3. Click on Render or hit F6 on the keyboard (or F5 to preview if the design is taking too long to render). Observe that our cylinders reach above and below the view in the object display area:

Figure 6.14 – Cylinders created from the create_3mm_screw_hole() module

4. We will now modify the code in the create_slider() module. Change the code in the module to the following:

   module create_slider(offset)

   {

       base=20;

       hole_inset=20;

       difference()

       {        

           translate([width/2+(rail_size+base),0,

            -rail_size/2])

           rotate([0,-90,0])

           slider(l=length, h=rail_size,

            base=base,wall=4, slop=offset);

           

           translate([width/2+(rail_size+(base/2)),

            (length/2)-hole_inset,-rail_size/2])

           create_3mm_screw_hole();

           translate([width/2+(rail_size+(base/2)),

            -((length/2)-hole_inset),-rail_size/2])

           create_3mm_screw_hole();    

      }

   }

Before we render our design, let's go through the changes. Basically, what we are doing in the new create_slider() module is taking the difference between slider and a 3 mm screw hole. We have added a new variable called hole_inset, which is the value from the ends of the slider where we want to place our screw holes. In this case, we are putting our screw holes 20 mm from the ends. The translate() operation moves the holes to the base part of the slider, away from the side where the drawer will slide. The second translate() operation differs from the first by taking the negative value in the y direction to make a mirrored copy. The holes are then moved down in the z direction by half the rail_size value to countersink the screw hole.

5. Before we render our design, we will uncomment out all the non-module code and delete the last non-module line we added in Step 2. Our non-module code should look like the following:

   create_tray();

   create_rail();

   mirror([1,0,0])create_rail();

   create_handle(10);

   create_slider(0.4);

   mirror([1,0,0])create_slider(0.4);

6. Click on Render or hit F6 on the keyboard (or F5 to preview if the design is taking too long to render). Observe that our design is now complete, and the sliders now have screw holes with countersinks:

Figure 6.15 – The final design with screw holes

We have now finished our design of the desk drawer. As we can see, we are able to easily leverage the OpenSCAD standard library to create new and interesting designs.

In the next section, we will look at OpenSCAD Single Topic libraries.

Exploring OpenSCAD Single Topic libraries

Now that we understand how OpenSCAD standard libraries can be utilized to improve our designs, let's look at what are called OpenSCAD Single Topic libraries. As their name implies, OpenSCAD Single Topic libraries are used for specific purposes, such as creating a threaded nut for a design. There are six libraries listed on the OpenSCAD website (http://openscad.org/libraries.html) under Single Topic. We will look at the four most relevant (for our purposes) libraries:

• Round Anything
• Mark's Enclosure Helper
• The OpenSCAD threads.scad module
• The OpenSCAD smooth primitives library

Let's start with the Round Anything library.

Round Anything

The motivation behind the Round Anything library is, as its name implies, to round parts. Standard OpenSCAD code lacks the functionality for rounding basic shapes. Installing this library provides a good tool to use in our designs.

→ Exercises to complete
1 – Reproduce the OpenSCAD tutorial word for word, starting at "Figure 6.14 –" and stopping after "module create_slider(offset)".
2 – Write the next portion of the OpenSCAD tutorial, picking up right after its last sentence.

→ Given information
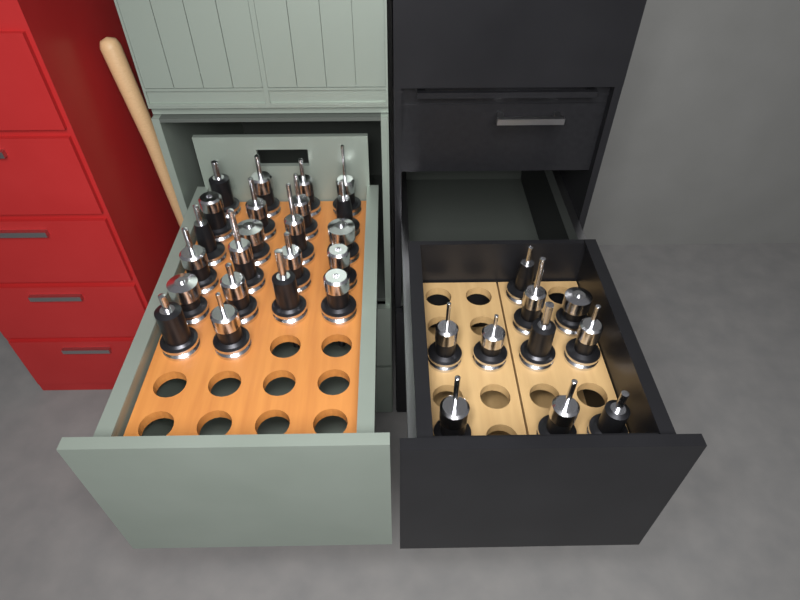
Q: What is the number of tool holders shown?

==

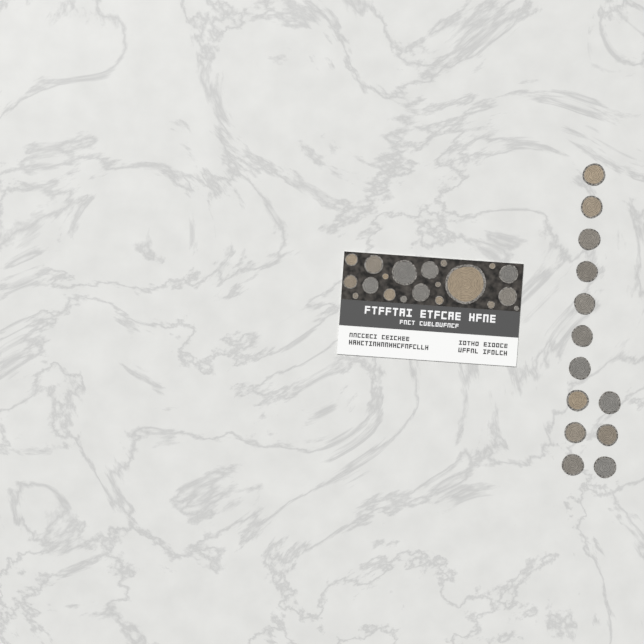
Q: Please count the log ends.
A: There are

--

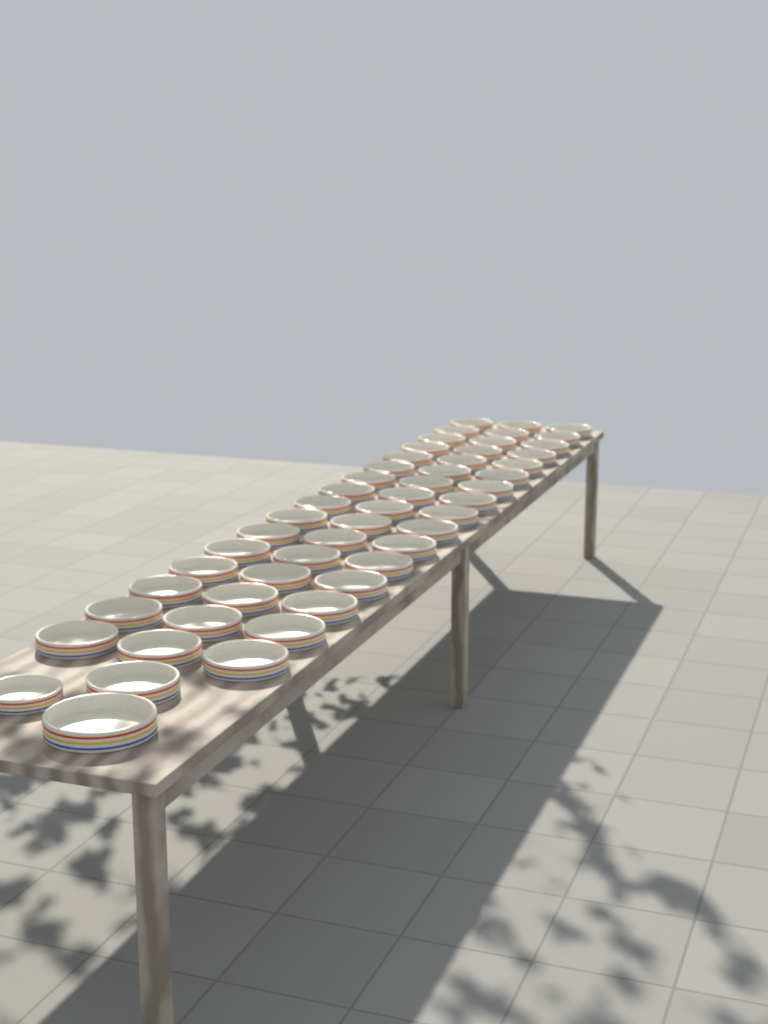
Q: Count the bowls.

→ Answers in order
1 –
Figure 6.14 – Cylinders created from the create_3mm_screw_hole() module

4. We will now modify the code in the create_slider() module. Change the code in the module to the following:

   module create_slider(offset)

2 –
For our example, however, we will look at the shell2d() operation, which ironically does not round a part. With shell2d(), we create a hollow outline of a 2D shape. We can then use the gridpattern() operation from Round Anything to create a grid inside the new shape.

In Figure 6.16, we can see the effect of the shell2D() operation on a 2D sketch. The image on the left is the shape we created in Chapter 4, Getting Started with OpenSCAD, for the PVC hook. Applying the shell2D() and gridpattern() operations on this shape creates what we see on the right side:

Figure 6.16 – The before and after shell2D() and gridpattern() operations

To create the shape on the right, follow these steps:

1. Download and install the Round Anything library from this URL: https://openscad.org/libraries.html.
2. Create a new design with the following code:

   use <Round-Anything/roundAnythingExamples.scad>

   shell2d(0, -5)

   {

       intersection()

       {

           translate([20,0])

           circle(d=80);

           

           translate([30,0])

           square([60, 70], center=true);

       }

       gridpattern(iter=50);

   }

In this code, we create square with one rounded side using the intersection() operation. We then wrap that inside the shell2d() operation with offset values of 0 and -5. This defines the thickness of the shell (negative numbers create the shell inward, and positive numbers outward). For these numbers, we will create a shell with an inside wall thickness of 5 mm. We then add gridpattern(iter=50); , which creates a pattern inside our shape.

3. Click on Render or hit F6 on the keyboard (or F5 to preview if the design is taking too long to render). Observe that the pattern looks like the pattern on the right side in Figure 6.16.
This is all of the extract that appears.